Interactive Investor

Why housebuilders are off the boil

14th October 2016 13:21

Lee Wild from interactive investor

Share prices have soared Friday, led by Tesco, Man Group and the miners, at least partially repairing the damage done by a three-day sell-off this week. However, gains would have been more impressive but for grim construction data, which has demolished the housebuilders.

According to the Office for National Statistics (ONS), construction output fell by 1.5% in August from July, much worse than forecasts for 0.2% growth. We're told not to read too much into one month's data, but even the three-month number shows a decrease of 1.3% from the previous period.

It's hardly panic stations, but shares in both Countrywide and Crest Nicholson have fallen 1.5% Friday, and there are losses at Galliford Try, Bovis Homes, Taylor Wimpey and Bellway. Only Persimmon and Barratt Developments are better.

All are still way above their post-referendum lows, true, but momentum has clearly been lost from the recovery in recent weeks.

And that's despite the latest RICS survey which showed a further rebound in activity following the summer lull. The buyer enquiries balance swung from -4.8 in August to +8.3 last month and both sales and price expectations increased in September.

"The recovery in the survey is not unexpected, in our view, and reflects the uncertain environment in the run-up to and post the EU referendum in June, with conditions having now shown signs of normalising," explains broker UBS.

The decline in ONS construction data was driven largely by a 5.1% dive in historically volatile infrastructure output, which had actually risen by 6.1% the month before. The annual figure shows a decline of 9.3%, the sixth consecutive month of year-on-year decreases.

But ONS senior statistician Kate Davies points out that the monthly construction data can be "quite erratic", adding: "As the fall this month is led by infrastructure, it seems unlikely that post-referendum uncertainties are having an impact."

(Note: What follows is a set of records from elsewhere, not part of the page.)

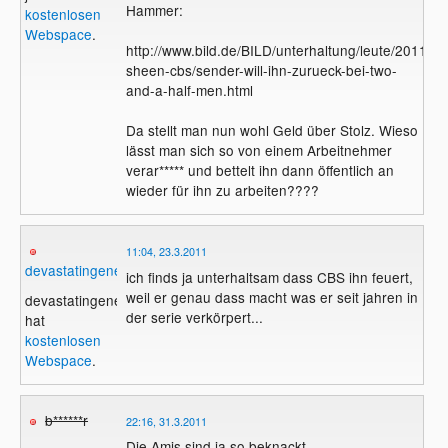
Hammer:
kostenlosen
Webspace
.
http://www.bild.de/BILD/unterhaltung/leute/2011/03/
sheen-cbs/sender-will-ihn-zurueck-bei-two-
and-a-half-men.html
Da stellt man nun wohl Geld über Stolz. Wieso
lässt man sich so von einem Arbeitnehmer
verar***** und bettelt ihn dann öffentlich an
wieder für ihn zu arbeiten????
11:04, 23.3.2011
devastatingenemy
ich finds ja unterhaltsam dass CBS ihn feuert,
weil er genau dass macht was er seit jahren in
devastatingenemy
der serie verkörpert...
hat
kostenlosen
Webspace
.
b******r
22:16, 31.3.2011
Die Amis sind ja so beknackt...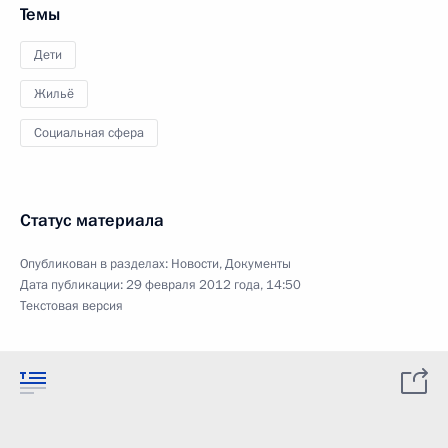
Темы
Дети
Жильё
Социальная сфера
Статус материала
Опубликован в разделах:
Новости
,
Документы
Дата публикации:
29 февраля 2012 года, 14:50
Текстовая версия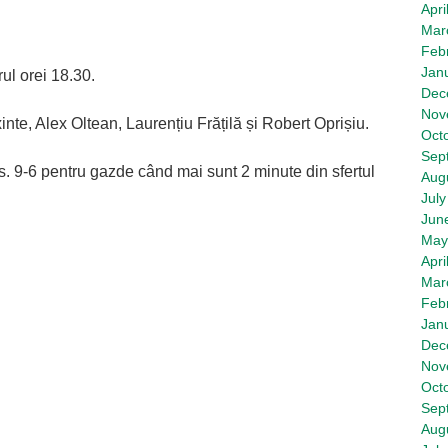
Apri
Mar
Feb
Jan
ul orei 18.30.
Dec
Nov
te, Alex Oltean, Laurențiu Frățilă și Robert Oprișiu.
Oct
Sep
s. 9-6 pentru gazde când mai sunt 2 minute din sfertul
Aug
July
Jun
May
Apri
Mar
Feb
Jan
Dec
Nov
Oct
Sep
Aug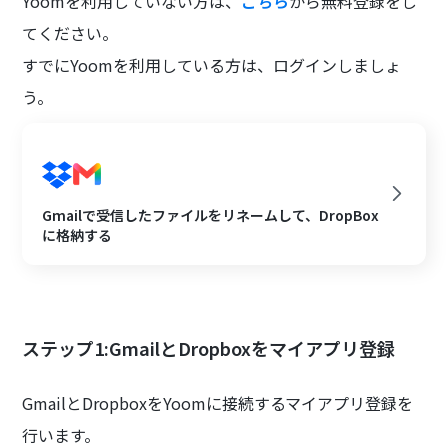
Yoomを利用していない方は、
こちら
から無料登録をし
てください。
すでにYoomを利用している方は、ログインしましょ
う。
Gmailで受信したファイルをリネームして、DropBox
に格納する
ステップ1:GmailとDropboxをマイアプリ登録
GmailとDropboxをYoomに接続するマイアプリ登録を
行います。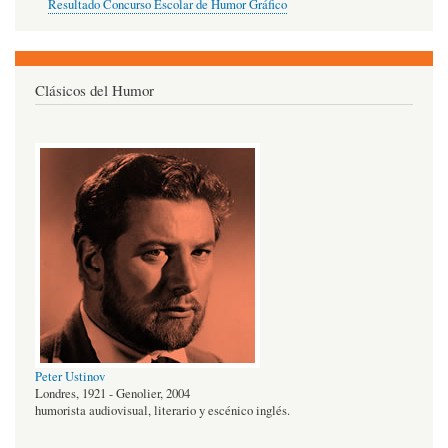
Resultado Concurso Escolar de Humor Gráfico
Clásicos del Humor
Peter Ustinov
Londres, 1921 - Genolier, 2004
humorista audiovisual, literario y escénico inglés.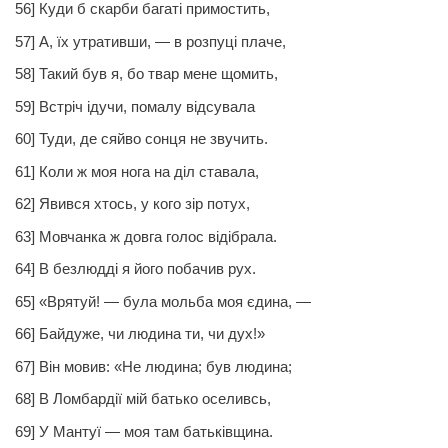
56] Куди б скарби багаті примостить,
57] А, їх утративши, — в розпуці плаче,
58] Такий був я, бо твар мене щомить,
59] Встріч ідучи, помалу відсувала
60] Туди, де сяйво сонця не звучить.
61] Коли ж моя нога на діл ставала,
62] Явився хтось, у кого зір потух,
63] Мовчанка ж довга голос відібрала.
64] В безлюдді я його побачив рух.
65] «Врятуй! — була мольба моя єдина, —
66] Байдуже, чи людина ти, чи дух!»
67] Він мовив: «Не людина; був людина;
68] В Ломбардії мій батько оселивсь,
69] У Мантуї — моя там батьківщина.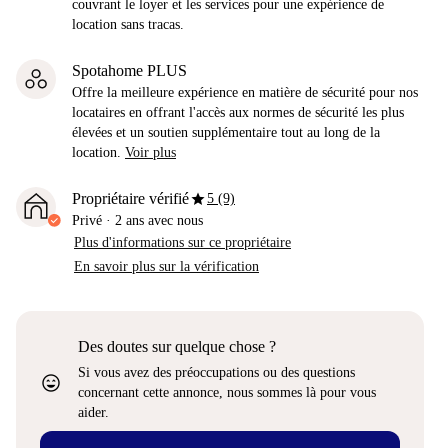
couvrant le loyer et les services pour une expérience de
location sans tracas.
Spotahome PLUS
Offre la meilleure expérience en matière de sécurité pour nos
locataires en offrant l'accès aux normes de sécurité les plus
élevées et un soutien supplémentaire tout au long de la
location.
Voir plus
star
Propriétaire vérifié
5 (9)
Privé
·
2 ans
avec nous
Plus d'informations sur ce propriétaire
En savoir plus sur la vérification
Des doutes sur quelque chose ?
Si vous avez des préoccupations ou des questions
sentiment_very_satisfied
concernant cette annonce, nous sommes là pour vous
aider.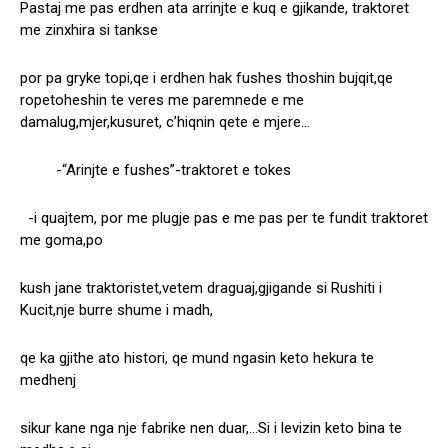
Pastaj me pas erdhen ata arrinjte e kuq e gjikande, traktoret
me zinxhira si tankse
por pa gryke topi,qe i erdhen hak fushes thoshin bujqit,qe
ropetoheshin te veres me paremnede e me
damalug,mjer,kusuret, c’hiqnin qete e mjere…
-“Arinjte e fushes”-traktoret e tokes
-i quajtem, por me plugje pas e me pas per te fundit traktoret
me goma,po
kush jane traktoristet,vetem draguaj,gjigande si Rushiti i
Kucit,nje burre shume i madh,
qe ka gjithe ato histori, qe mund ngasin keto hekura te
medhenj
sikur kane nga nje fabrike nen duar,…Si i levizin keto bina te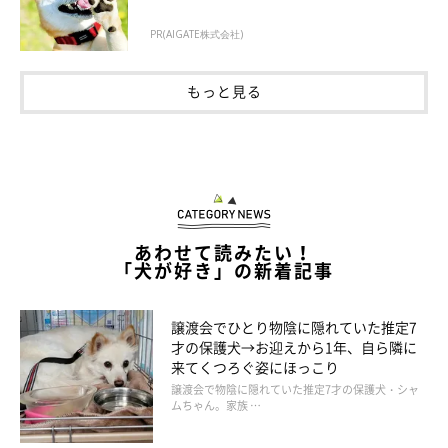
PR(AIGATE株式会社)
もっと見る
あわせて読みたい！
「犬が好き」の新着記事
譲渡会でひとり物陰に隠れていた推定7
才の保護犬→お迎えから1年、自ら隣に
来てくつろぐ姿にほっこり
譲渡会で物陰に隠れていた推定7才の保護犬・シャ
ムちゃん。家族 …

And UBS still believes UK housebuilders "look attractive" given general net cash balance sheets. Still down around 20% since June, the sector trades on 1.4 times price/tangible net asset value (P/TNAV) on 2017 estimates, a price/earnings (PE) ratio of 7.4 times, and dividend yield of 7%.

"Trading patterns since the referendum show sales rates up c3% year-on-year for the sector average, despite the tough comparison basis from 2015," says UBS. "The secondary market indicators have generally been weaker, which we believe in part likely reflects changes in stamp duty legislation. The RICS survey reflects the secondary market and suggests some sequential improvement in this regard."

This article is for information and discussion purposes only and does not form a recommendation to invest or otherwise. The value of an investment may fall. The investments referred to in this article may not be suitable for all investors, and if in doubt, an investor should seek advice from a qualified investment adviser.